Your answer must be the exact lines of the listing below that run from the line with "middle dip: (653, 526)" to the line with "pinky mcp: (771, 2013)", ends included, and no pictures.
==== Data for processing ====
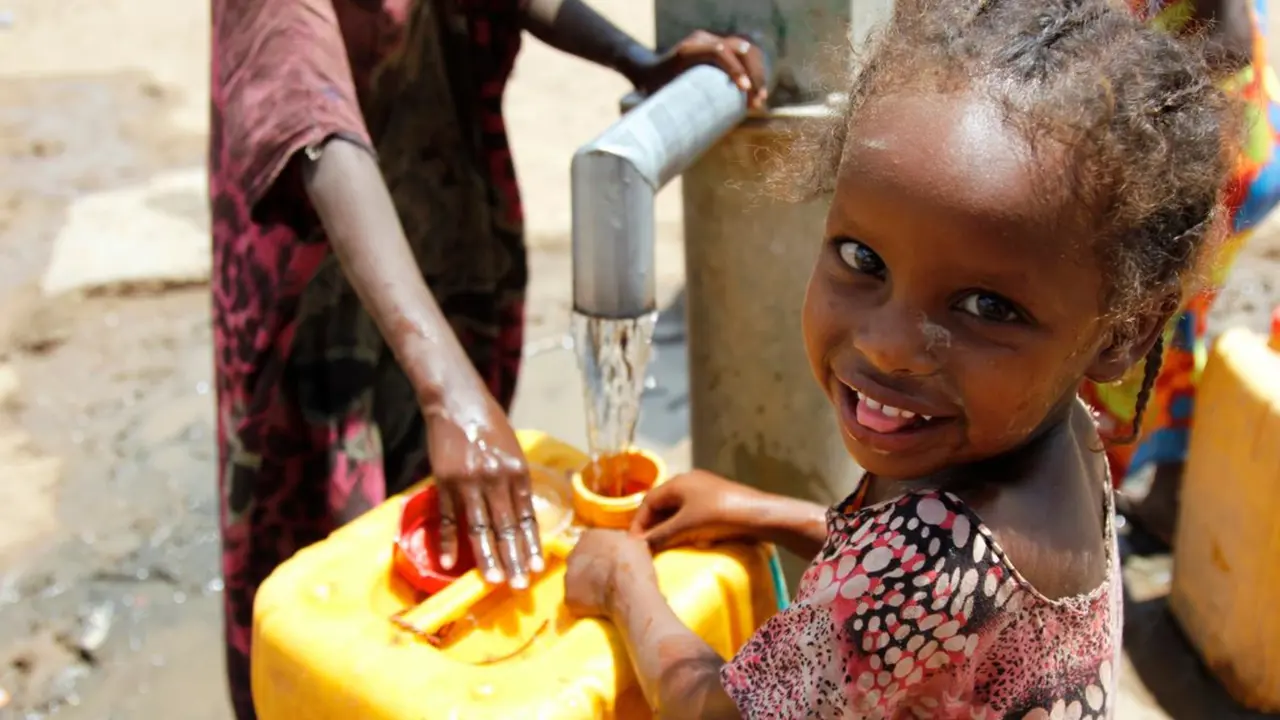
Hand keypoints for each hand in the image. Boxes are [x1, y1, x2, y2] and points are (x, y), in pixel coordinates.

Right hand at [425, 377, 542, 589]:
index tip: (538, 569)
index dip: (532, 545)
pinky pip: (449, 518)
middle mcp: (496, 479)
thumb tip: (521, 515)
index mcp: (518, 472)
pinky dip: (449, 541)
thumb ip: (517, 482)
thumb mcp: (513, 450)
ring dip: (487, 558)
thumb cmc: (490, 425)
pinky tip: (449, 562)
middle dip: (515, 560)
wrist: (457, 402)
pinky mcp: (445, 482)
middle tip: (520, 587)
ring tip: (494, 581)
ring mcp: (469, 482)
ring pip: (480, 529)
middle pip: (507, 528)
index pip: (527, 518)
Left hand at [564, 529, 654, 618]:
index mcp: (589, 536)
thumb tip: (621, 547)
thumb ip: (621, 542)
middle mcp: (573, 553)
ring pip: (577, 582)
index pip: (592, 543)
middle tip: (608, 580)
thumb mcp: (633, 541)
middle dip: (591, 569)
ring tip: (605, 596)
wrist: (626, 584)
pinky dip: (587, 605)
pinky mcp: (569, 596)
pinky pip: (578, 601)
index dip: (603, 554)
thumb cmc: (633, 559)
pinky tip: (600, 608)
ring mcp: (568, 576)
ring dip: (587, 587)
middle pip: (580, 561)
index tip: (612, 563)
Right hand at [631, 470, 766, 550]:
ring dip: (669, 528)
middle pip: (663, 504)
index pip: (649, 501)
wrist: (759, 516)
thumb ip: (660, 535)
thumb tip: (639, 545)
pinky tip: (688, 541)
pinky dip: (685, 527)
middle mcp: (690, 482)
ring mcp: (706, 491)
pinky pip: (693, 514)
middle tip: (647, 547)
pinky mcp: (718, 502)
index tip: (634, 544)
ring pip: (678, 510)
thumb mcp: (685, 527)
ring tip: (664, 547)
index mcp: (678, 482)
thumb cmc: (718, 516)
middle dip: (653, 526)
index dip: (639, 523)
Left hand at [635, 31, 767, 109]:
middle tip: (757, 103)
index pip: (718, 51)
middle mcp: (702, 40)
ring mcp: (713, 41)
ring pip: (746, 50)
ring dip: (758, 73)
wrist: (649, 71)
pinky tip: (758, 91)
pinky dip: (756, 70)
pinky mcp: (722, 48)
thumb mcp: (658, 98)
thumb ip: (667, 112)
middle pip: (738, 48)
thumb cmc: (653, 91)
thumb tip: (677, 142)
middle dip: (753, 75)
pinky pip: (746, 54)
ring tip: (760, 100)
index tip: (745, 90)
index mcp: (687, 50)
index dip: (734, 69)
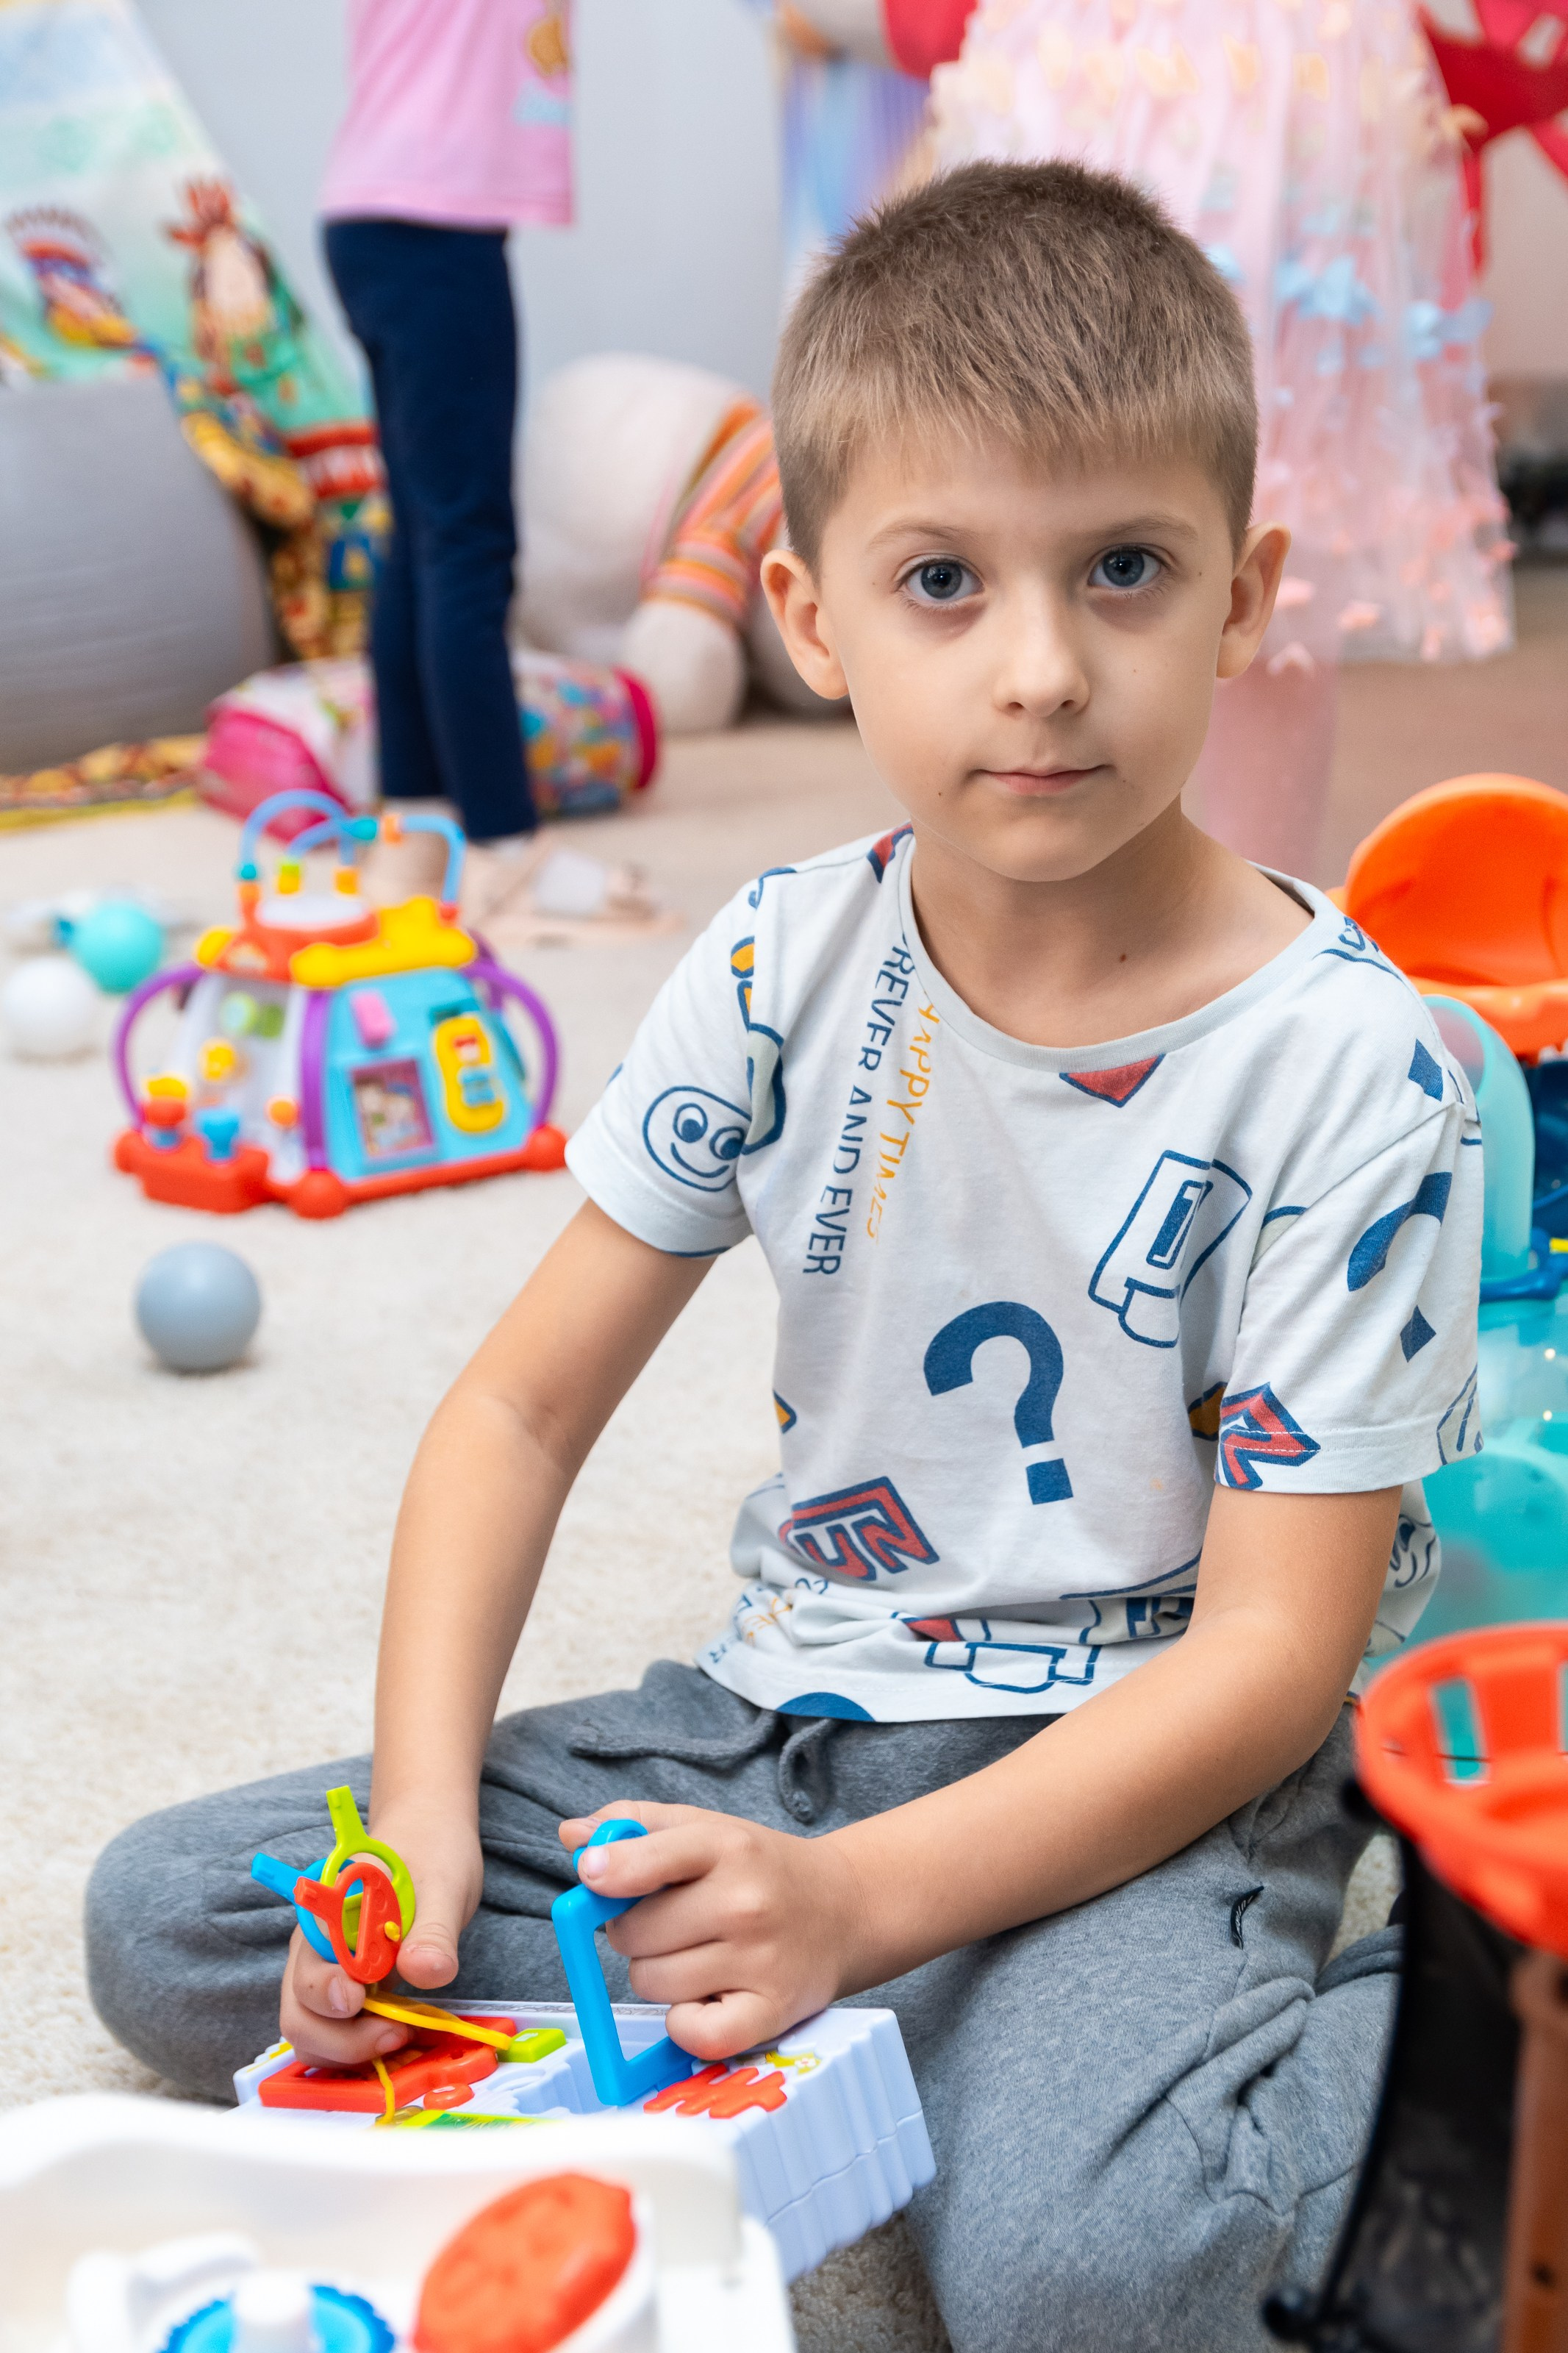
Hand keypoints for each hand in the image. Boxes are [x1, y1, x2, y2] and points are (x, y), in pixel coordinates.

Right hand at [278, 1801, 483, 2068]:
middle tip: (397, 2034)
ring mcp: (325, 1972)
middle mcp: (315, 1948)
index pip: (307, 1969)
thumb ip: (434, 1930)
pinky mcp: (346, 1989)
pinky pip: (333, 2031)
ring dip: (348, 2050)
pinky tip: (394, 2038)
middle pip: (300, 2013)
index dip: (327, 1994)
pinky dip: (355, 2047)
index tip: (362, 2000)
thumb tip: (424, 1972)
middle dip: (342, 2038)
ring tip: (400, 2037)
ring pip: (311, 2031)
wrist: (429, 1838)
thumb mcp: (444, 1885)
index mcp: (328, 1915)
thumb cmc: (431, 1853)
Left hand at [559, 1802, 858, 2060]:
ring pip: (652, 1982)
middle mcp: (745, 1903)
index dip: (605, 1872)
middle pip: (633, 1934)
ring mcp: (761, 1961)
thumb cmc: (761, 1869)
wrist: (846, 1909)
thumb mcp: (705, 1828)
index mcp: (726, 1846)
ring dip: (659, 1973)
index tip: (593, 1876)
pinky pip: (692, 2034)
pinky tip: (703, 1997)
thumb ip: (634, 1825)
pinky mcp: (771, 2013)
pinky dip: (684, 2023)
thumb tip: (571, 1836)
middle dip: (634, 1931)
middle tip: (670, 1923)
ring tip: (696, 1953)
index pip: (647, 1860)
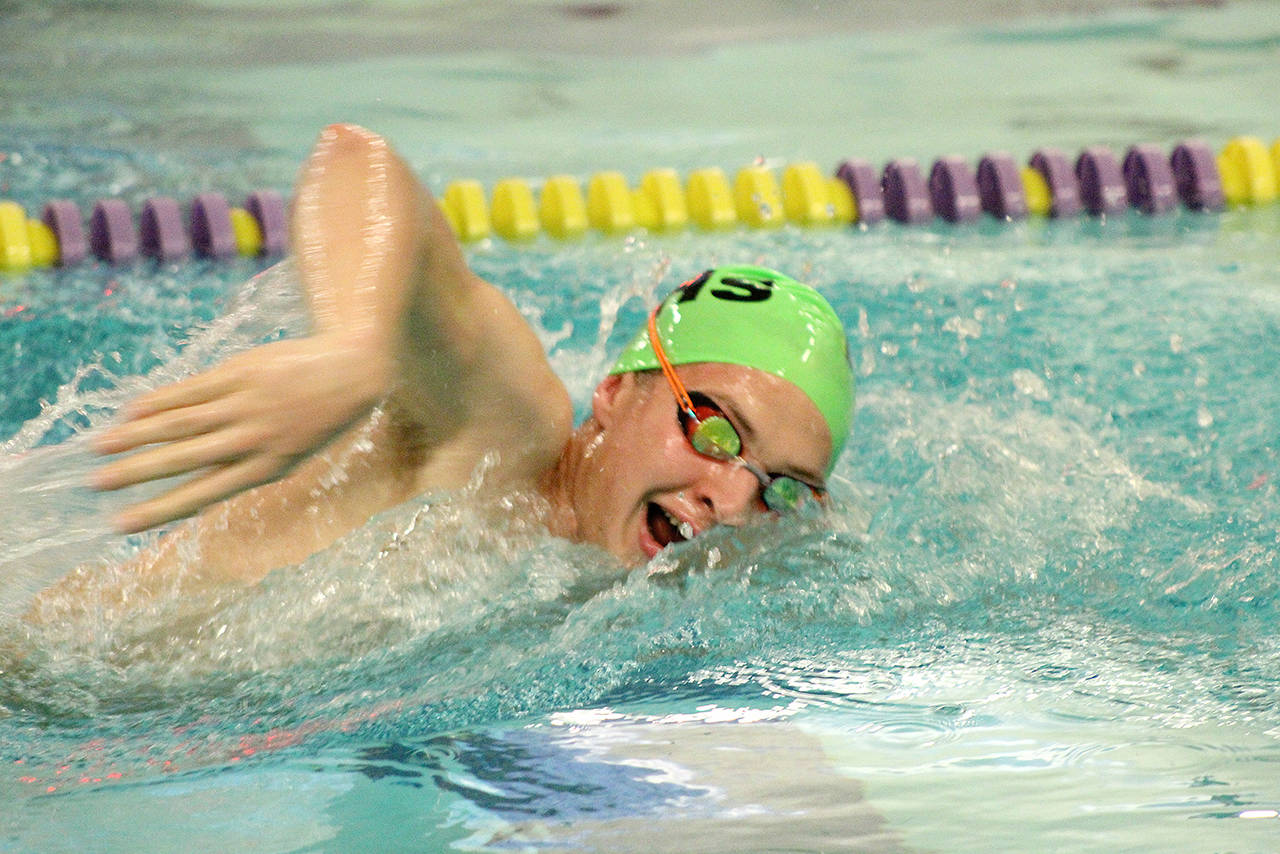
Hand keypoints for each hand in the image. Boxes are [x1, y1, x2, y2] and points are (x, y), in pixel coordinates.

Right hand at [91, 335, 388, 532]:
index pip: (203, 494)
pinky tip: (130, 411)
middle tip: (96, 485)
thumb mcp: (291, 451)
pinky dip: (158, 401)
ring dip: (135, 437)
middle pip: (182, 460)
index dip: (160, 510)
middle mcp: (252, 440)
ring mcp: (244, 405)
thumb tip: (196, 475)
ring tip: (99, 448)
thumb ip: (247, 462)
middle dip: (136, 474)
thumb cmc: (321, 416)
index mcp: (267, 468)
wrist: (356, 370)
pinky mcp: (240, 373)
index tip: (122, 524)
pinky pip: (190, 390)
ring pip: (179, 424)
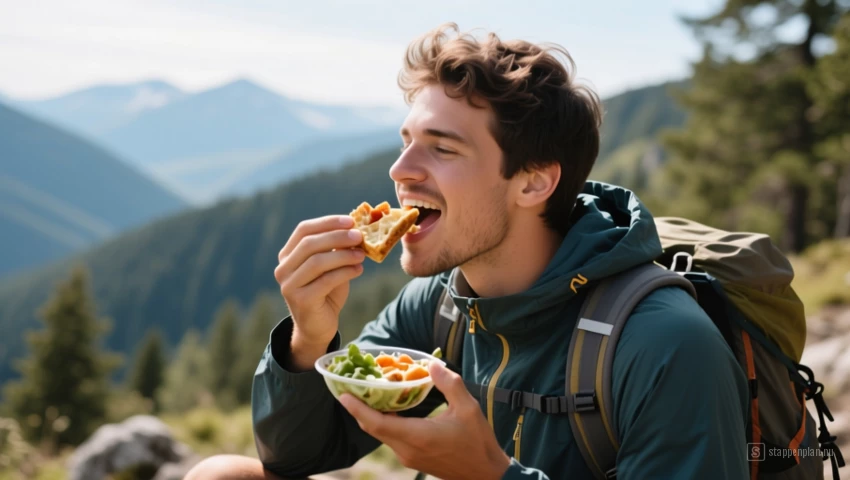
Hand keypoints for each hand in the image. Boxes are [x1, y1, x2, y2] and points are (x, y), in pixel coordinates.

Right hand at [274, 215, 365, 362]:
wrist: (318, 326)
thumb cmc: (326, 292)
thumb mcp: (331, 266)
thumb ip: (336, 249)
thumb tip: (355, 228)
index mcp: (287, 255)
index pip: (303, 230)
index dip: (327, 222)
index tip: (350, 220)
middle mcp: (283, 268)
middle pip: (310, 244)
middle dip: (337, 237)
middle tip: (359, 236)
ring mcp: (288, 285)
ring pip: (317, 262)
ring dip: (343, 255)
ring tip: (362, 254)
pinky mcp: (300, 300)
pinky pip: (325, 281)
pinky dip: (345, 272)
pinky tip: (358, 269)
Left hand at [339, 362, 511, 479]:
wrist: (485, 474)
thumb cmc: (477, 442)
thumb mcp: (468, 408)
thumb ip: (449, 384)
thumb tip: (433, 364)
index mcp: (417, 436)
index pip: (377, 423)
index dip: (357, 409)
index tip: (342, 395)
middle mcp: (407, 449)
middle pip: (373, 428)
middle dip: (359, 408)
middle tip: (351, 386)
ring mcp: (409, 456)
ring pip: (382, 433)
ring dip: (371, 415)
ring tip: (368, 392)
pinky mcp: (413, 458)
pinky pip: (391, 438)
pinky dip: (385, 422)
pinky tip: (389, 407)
====
Response:
middle dip: (653, 526)
index dip: (639, 523)
Left hand at [635, 31, 767, 109]:
middle tip: (757, 103)
index pip: (718, 51)
middle mcp: (702, 40)
ring mcp: (713, 41)
ring pip: (746, 50)
ring dip: (758, 73)
wrist: (649, 71)
pinky tip: (758, 91)
pinky dip: (756, 70)
pinky mcp: (722, 48)
thumb mcp: (658, 98)
thumb ip: (667, 112)
middle pip: (738, 48)
thumb cmc: (653, 91)
thumb tip: (677, 142)
middle dip: (753, 75)
pinky pip: (746, 54)
ring tip: (760, 100)
index tip: (745, 90)
index mcp: (687, 50)
index dip: (734, 69)
Hand keypoints for each hand in the image. Boxes are [x1, y1, x2, y2] and points are (x, y), in pixel coordinates.

Right hand at [278, 1801, 483, 2068]:
middle tip: (397, 2034)
ring mcp: (325, 1972)
middle mcp: (315, 1948)
index pip: (307, 1969)
thumb ip: (434, 1930)
pinky mcp: (346, 1989)
pinky pip: (333, 2031)
ring dip: (348, 2050)
pinky tip: (394, 2038)
middle pip: (300, 2013)
index dip: (327, 1994)
pinky dip: (355, 2047)
index tip: (362, 2000)
thumb tip: (424, 1972)
middle dip: (342, 2038)
ring tip: (400, 2037)
ring pip: (311, 2031)
wrist: (429, 1838)
thumb mcp: (444, 1885)
index mcp: (328, 1915)
thumb cmc: (431, 1853)
Left hand at [559, 1802, 858, 2060]:
ring pip: (652, 1982)
middle mcp: (745, 1903)
index dip: (605, 1872)
middle pip: (633, 1934)
ring mcp: (761, 1961)
thumb cmc: (761, 1869)
wrist: (846, 1909)
thumb mcp: (705, 1828)
index mcp: (726, 1846)
ring dip: (659, 1973)
index tip: (593, 1876)
pinky pip: (692, 2034)
pinky tip: (703, 1997)
thumb ip: (634, 1825)
pinky mcp: (771, 2013)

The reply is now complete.